Perhaps for the same reasons I was initially drawn to play Scythe, I couldn’t help but pause when I saw the artwork for Tales from the Loop. A winter landscape with towering objects in the distance speaks to that ancient drive for exploration we inherently all have, a desire to know and understand what lies beyond. A monolithic, glowing pillar looks alien, and yet I’m intrigued. It’s this compelling setting that has created so many avenues to explore this world. Tales from the Loop – the board game from Free League adds one more avenue into that place. Combing cooperative gameplay with elements of RPGs, Tales from the Loop hopes to offer players a taste of this world.
In Tales from the Loop, players are latchkey kids in an alternative 1980s Sweden, uncovering mysteries about their town, all while trying to maintain a somewhat normal life. Oh, and there are various machines, possibly a dinosaur, and a looming powerplant you can hear humming if you put your ear to the ground. There are many ways to experience Tales from the Loop, which change up the difficulty or offer a sandbox experience. However, this review will focus on the standard mode.

^^^^

▸ LIST OF TASKS:
1. According to the board game review, which company makes Tales from the Loop – the board game?
2. From the board game review, extract the passage starting at "Perhaps for the" and ending at "of this world.".
3. List each thing that the board game review names in the sentence that begins "Oh, and there are".

▸ DATA:
^^^^

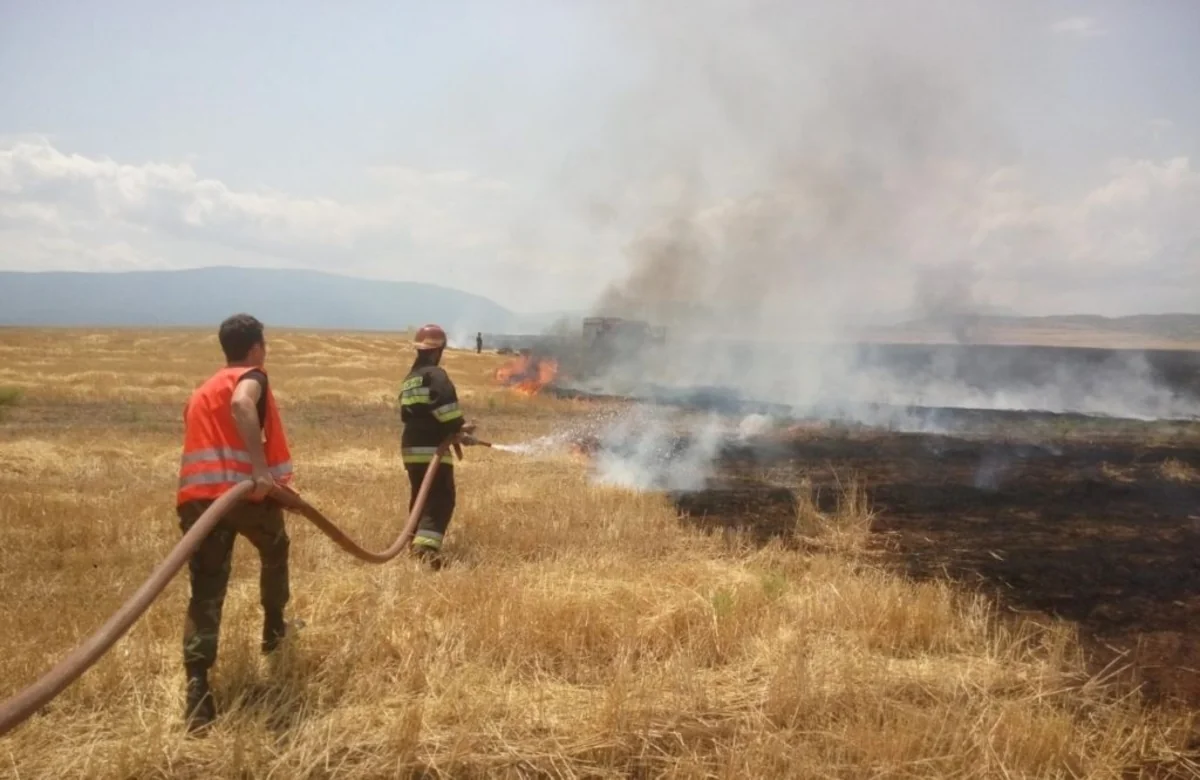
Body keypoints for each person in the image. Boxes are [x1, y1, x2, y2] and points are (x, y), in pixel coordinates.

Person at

^^^^

▸ SOLVED TASKS:
1. Free League

2.
Perhaps for the same reasons I was initially drawn to play Scythe, I couldn’t help but pause when I saw the artwork for Tales from the Loop. A winter landscape with towering objects in the distance speaks to that ancient drive for exploration we inherently all have, a desire to know and understand what lies beyond. A monolithic, glowing pillar looks alien, and yet I’m intrigued. It’s this compelling setting that has created so many avenues to explore this world. Tales from the Loop – the board game from Free League adds one more avenue into that place. Combing cooperative gameplay with elements of RPGs, Tales from the Loop hopes to offer players a taste of this world.

3.
- various machines
- possibly a dinosaur
- a looming powerplant